KARACHI, April 9: Twenty-one women and eight children died and over 50 others suffered injuries in a stampede inside a three-storey mosque where a large number of women had gathered on Sunday for a weekly congregation. Thousands of women usually attend the weekly congregation at Dawat-i-Islami’s Faizan-i-Madina mosque. But on Sunday, the attendance was even larger because of the approaching Eid Miladun Nabi, and two floors of the building were jam-packed.

Witnesses said a woman and her child were descending the stairs from the second floor when the child fell. While attempting to lift the chid she tried to stop the women behind her, but she failed and the child was trampled. Her frantic calls for help were misunderstood by other women and sparked a panic.

The sources said that as women on the first and second floors started running downstairs, those on the ground floor also tried to get out of the mosque through its only exit. Several women and children were trapped at the staircase and the eight-foot exit gate. Many were suffocated at the staircase while those who fell could not stand up as more women thronged the exit gate.

“Women fell on each other as panic spread. It was an absolute mayhem. Nobody knew what has happened,” a woman said.

A security guard of the mosque, posted outside the building, said his duty was to stop men from entering the mosque. As the stampede occurred, women started crying for help, he said, adding: “I and my colleagues tried to enter the building but the only exit was jammed as women were desperately trying to come out.”

He said some of the guards who could finally enter the building found the situation beyond control. Many women had been writhing in agony and crying for help.

Most of the injured and dead were taken to the Liaquat National Hospital.

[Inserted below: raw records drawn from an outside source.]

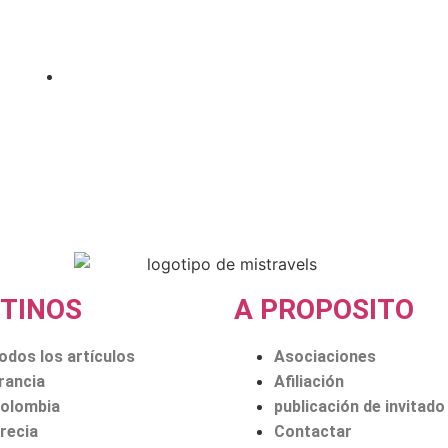
Explore Turquía a través de su patrimonio histórico,
desde joyas como Hagia Sophia hasta...
Publicado en
25 de noviembre de 2023
TINOS
A PROPOSITO
odos los artículos
Asociaciones
rancia
Afiliación
olombia
publicación de invitado
recia
Contactar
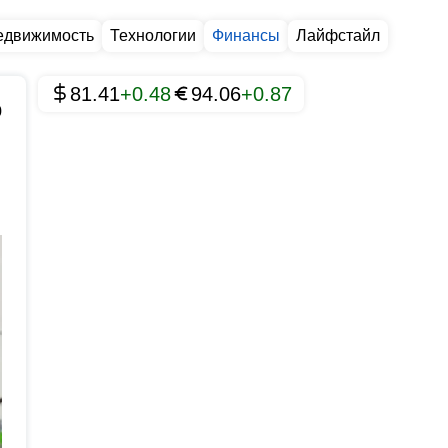
едвижимость
Технологии
Финансы
Лайфстайл
81.41
+0.48
94.06
+0.87
0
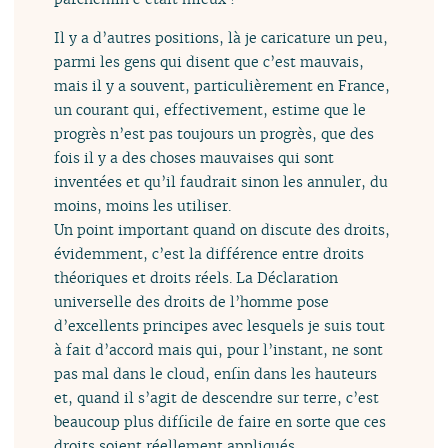
Il y a d’autres positions, là je caricature un peu,
parmi les gens qui disent que c’est mauvais,
mais il y a souvent, particulièrement en France,
un courant qui, effectivement, estime que le
progrès n’est pas toujours un progrès, que des
fois il y a des choses mauvaises qui sont
inventées et qu’il faudrait sinon les annuler, du
moins, moins les utiliser.
Un point important quand on discute des droits,
évidemment, c’est la différence entre droits
théoriques et droits réels. La Déclaration
universelle des droits de l’homme pose
d’excellents principes avec lesquels je suis tout
à fait d’accord mais qui, pour l’instant, ne sont
pas mal dans le cloud, enfin dans les hauteurs
et, quand il s’agit de descendre sur terre, c’est
beaucoup plus difficile de faire en sorte que ces
droits soient réellement appliqués.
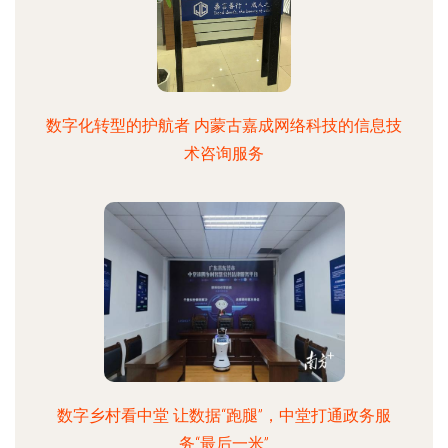
数字化转型的护航者 内蒙古嘉成网络科技的信息技
术咨询服务
数字乡村看中堂 让数据“跑腿”，中堂打通政务服
务“最后一米”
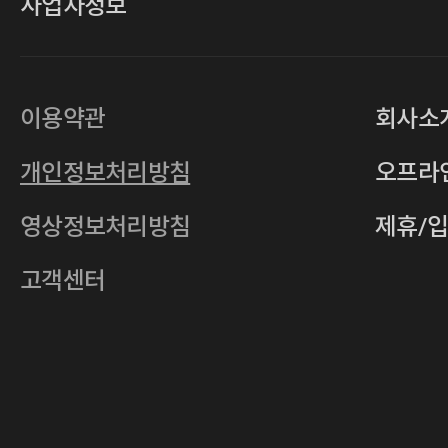
사업자정보
대표
손일락,고윤수
상호
(주)티그린
사업자등록번호
201-86-19106
이용약관
회사소
통신판매업
2011-서울중구-0149
개인정보처리방침
오프라
전자우편
4xrcompany@naver.com
영상정보처리방침
제휴/
주소
서울특별시 중구 다산로14길 12 (신당
호스팅사업자
(주)이퀴닉스
고객센터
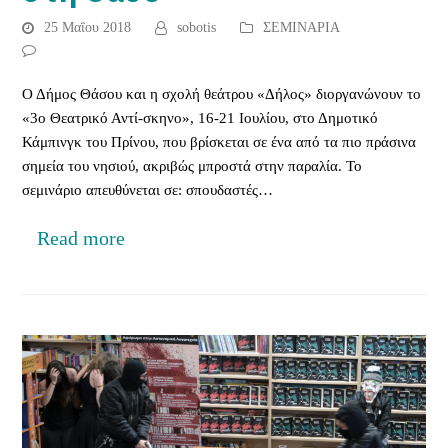
25 Μαΐου 2018
sobotis
ΣΕΜΙΝΑΡΙΑ
Ο Δήμος Θάσου και η σχολή θεάτρου «Δήλος» διοργανώνουν το
«3ο Θεατρικό Αντί-σκηνο», 16-21 Ιουλίου, στο Δημοτικό
Κάμπινγκ του Πρίνου, που βρίσκεται σε ένα από τα πιο πράσινα
σημεία του νησιού, ακριβώς μπροστά στην παραλία. Το
σεμινάριο απευθύνεται σε: σπουδαστές…
Read more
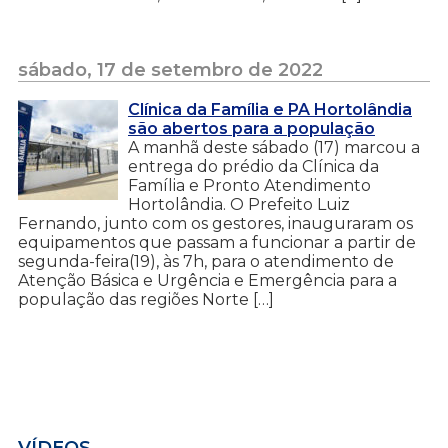
sábado, 17 de setembro de 2022
Clínica da Família e PA Hortolândia
são abertos para a população
A manhã deste sábado (17) marcou a
entrega do prédio da Clínica da
Família e Pronto Atendimento
Hortolândia. O Prefeito Luiz
Fernando, junto com os gestores, inauguraram os
equipamentos que passam a funcionar a partir de
segunda-feira(19), às 7h, para o atendimento de
Atenção Básica e Urgência e Emergência para a
população das regiões Norte […]
VÍDEOS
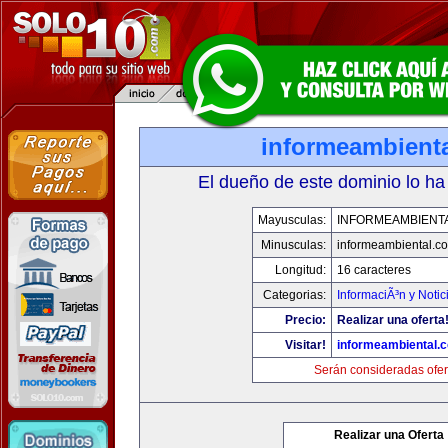
informeambient
El dueño de este dominio lo ha
Mayusculas:
INFORMEAMBIENT
Minusculas:
informeambiental.c
Longitud:
16 caracteres
Categorias:
InformaciÃ³n y Notic
Precio:
Realizar una oferta
Visitar!
informeambiental.
Serán consideradas ofer
Realizar una Oferta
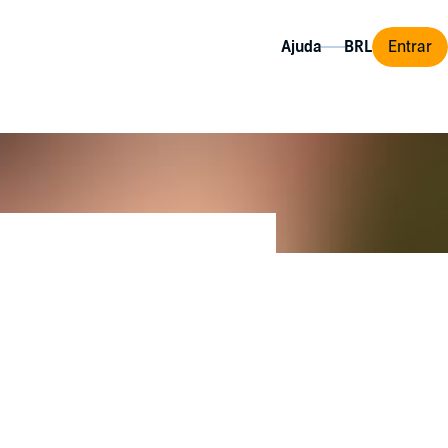
Ajuda
Entrar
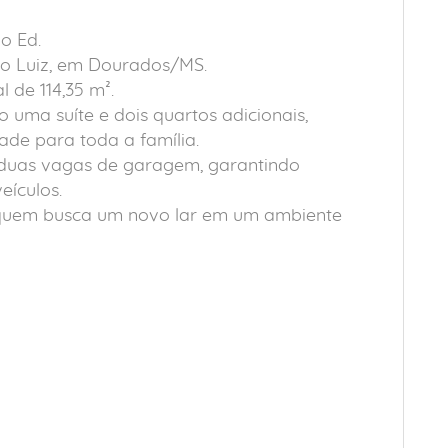
o Ed.
São Luiz, em Dourados/MS.
 de 114,35 m².
o uma suíte e dois quartos adicionais,
ade para toda a família.
 duas vagas de garagem, garantindo
eículos.
quem busca um novo lar em um ambiente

LNH Director Dr Ali Azmat Abidi told Dawn that two bodies and many of the injured had been brought to the hospital.

“We have admitted 15 injured. Other injured were not as serious as those admitted. They were discharged after first aid,” he said.

Dr Abidi said apparently most people died of suffocation and their vital organs, such as abdomen and lungs, were damaged.

In the Jinnah Postgraduate Medical Centre, Accident and Emergency In-charge Dr Seemi Jamali said bodies of six women and one child had been brought to the hospital. Three injured were admitted to the JPMC, she added.

Rizwan Edhi of the Edhi Foundation said. “We dispatched ambulances but our volunteers were not allowed to enter the building or to shift the injured and dead to ambulances. They were told that women strictly observed pardah and only mehram could touch them.”

He said the obstructions delayed the rescue work and several women could not be taken to hospitals.

Asif Ejaz Sheikh, district police officer, said there was no indication the incident was a terrorist act.

“Initially, it was said that a phone call was received by the mosque organisers that a bomb was planted in the mosque. But we have checked and there was no phone call. It was just a rumour,” he said.

Thousands of pairs of shoes were seen littered outside the mosque. Relatives wailed and beat their chests as ambulances ferried dead and injured people to hospitals.